* _Task set_
A. In the passage on marriage, who was the first to speak of the three matrimonial "bona"?
B. Name each of the matrimonial "bona" in the passage on marriage, along with the meaning the passage gives for it.
C. Carry on the passage on marriage from its last sentence, going on with the personalist implications of the "bona".

* _Given passage_
+===+

To my mind, this contrasting of institutional and personalist, with its implied opposition between the institution of matrimony itself and the personal aspirations of those marrying, is not very satisfactory. Marriage, for a Christian, must surely always be seen as an institution - not of positive human law, but of divine law. In other words, it is not a mere historical invention or a temporary arrangement devised by man - suited perhaps to the human or social "mores" of some particular moment, but which people of a later age could well modify or discard - but a God-given reality which corresponds to man's nature and to the divine plan for man's development and destiny.
"Matrimony was not instituted by man but by God... From God comes the very institution of marriage, the ends for which it was instituted, the laws that govern it, the blessings that flow from it; while man, through the generous surrender of his own person made to another for the whole span of life, becomes, with the help and cooperation of God, the author of each particular marriage, with the duties and blessings annexed thereto from its divine institution" (Casti Connubii (AAS (1930) 541-543); cf. Gaudium et Spes, no. 48; Familiaris Consortio, no. 11).
It is this institution - i.e. marriage itself - which can be viewed from a variety of standpoints. For instance, in looking at it one can stress "personalist" values (self-fulfilment, conjugal love, etc.), or one can stress legal realities (validity of consent, capacity, etc.); and then one can certainly draw a contrast between the two views. To my mind, in short, it is misleading to draw a contrast between "institutional" and "personalist", although one can quite legitimately draw a contrast between a personalist and a legal (or even, if one wishes, a legalistic) understanding of marriage.
Now, with this latter contrast in mind, one can ask: how do the matrimonial "bona" fit in? Are they mere legal concepts or constructs, that restrict the development of married personalism? [1] Or can they too be found to have personalistic value? A look back in history can be of help in answering these questions.
St. Augustine was the first to speak of the three matrimonial "bona": the "bonum fidei" or the exclusiveness of the married relationship; the "bonum sacramenti" or the permanence of the married bond; and the "bonum prolis" or the procreative orientation of conjugal society. The power of the augustinian analysis is shown in the fact it has decisively influenced catholic thinking on marriage over 1500 years. It is true that canonical praxis has tended to impose a legal understanding of the "bona", seeing them fundamentally in terms of their obligatoriness, and from there proceeding to a consideration of the nullifying effect of their exclusion. But this is certainly not the only way of understanding them. Insofar as the "bona" express the essential attributes of marriage, they cannot be separated from any consideration of matrimony, legal or personalist. My purpose in this article is to consider their personalist implications.

+===+

* _Source data_
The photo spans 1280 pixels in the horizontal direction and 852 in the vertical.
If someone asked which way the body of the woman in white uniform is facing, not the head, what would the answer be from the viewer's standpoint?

+===+

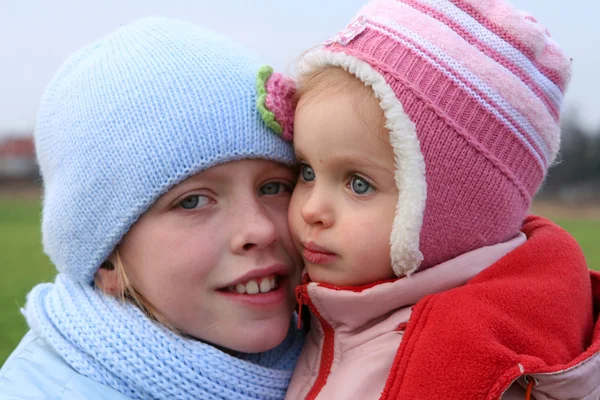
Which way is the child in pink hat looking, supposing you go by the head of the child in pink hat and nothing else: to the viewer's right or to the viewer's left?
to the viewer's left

+===+

* _Task responses_
A. St. Augustine

B.
- "bonum fidei": the exclusiveness of the married relationship
- "bonum sacramenti": the permanence of the married bond
- "bonum prolis": the procreative orientation of conjugal society

C.
The "bona" as values
I think it is beyond question that the canonical practice of dwelling on the obligatoriness of the "bona" has tended to obscure their actual goodness. Now St. Augustine did not present the "bona" mainly as obligations, but rather as values, as blessings. "Let these nuptial blessings be the objects of our love: offspring, fidelity, the unbreakable bond... Let these nuptial blessings be praised in marriage by him who wishes to extol the nuptial institution" (De nupt. et conc. I, c. 17, n. 19 (PL 44, 424-425). For Augustine, each of the essential properties of the conjugal society - its exclusiveness, its permanence, its procreativity - is a "quid bonum", a good thing, that gives dignity to matrimony and shows its deep correspondence to the innate aspirations of human nature, which can therefore take glory in this goodness: "This is the goodness of marriage, from which it takes its glory: offspring, chaste fidelity, unbreakable bond" (De pecc. orig., c. 37, n. 42 (PL 44, 406).
It is not hard to see personalist values in the properties of unity and indissolubility: in a relationship, in other words, which is one-to-one and life-long. The positive values involved here could be spelled out in greater detail.
The good or value of fidelity is expressed in the affirmation, "You are unique to me, and I to you", which is the first truly personalised affirmation of conjugal love. No lover is content to be just one among the loved one's lovers. He or she - "non patiens consortium in amato" (St. Thomas Aquinas: In III Lib. Sent., d. 26, q. 1, art 3) - wants to have unique status: the status implied in being spouse. "My beloved is mine, and I am his" (Song of Songs, 2, 16; cf. ibid. 6, 3; 7, 10). This exclusive status is what is implied in the "bonum fidei", which is thus seen to have a true personalist dimension.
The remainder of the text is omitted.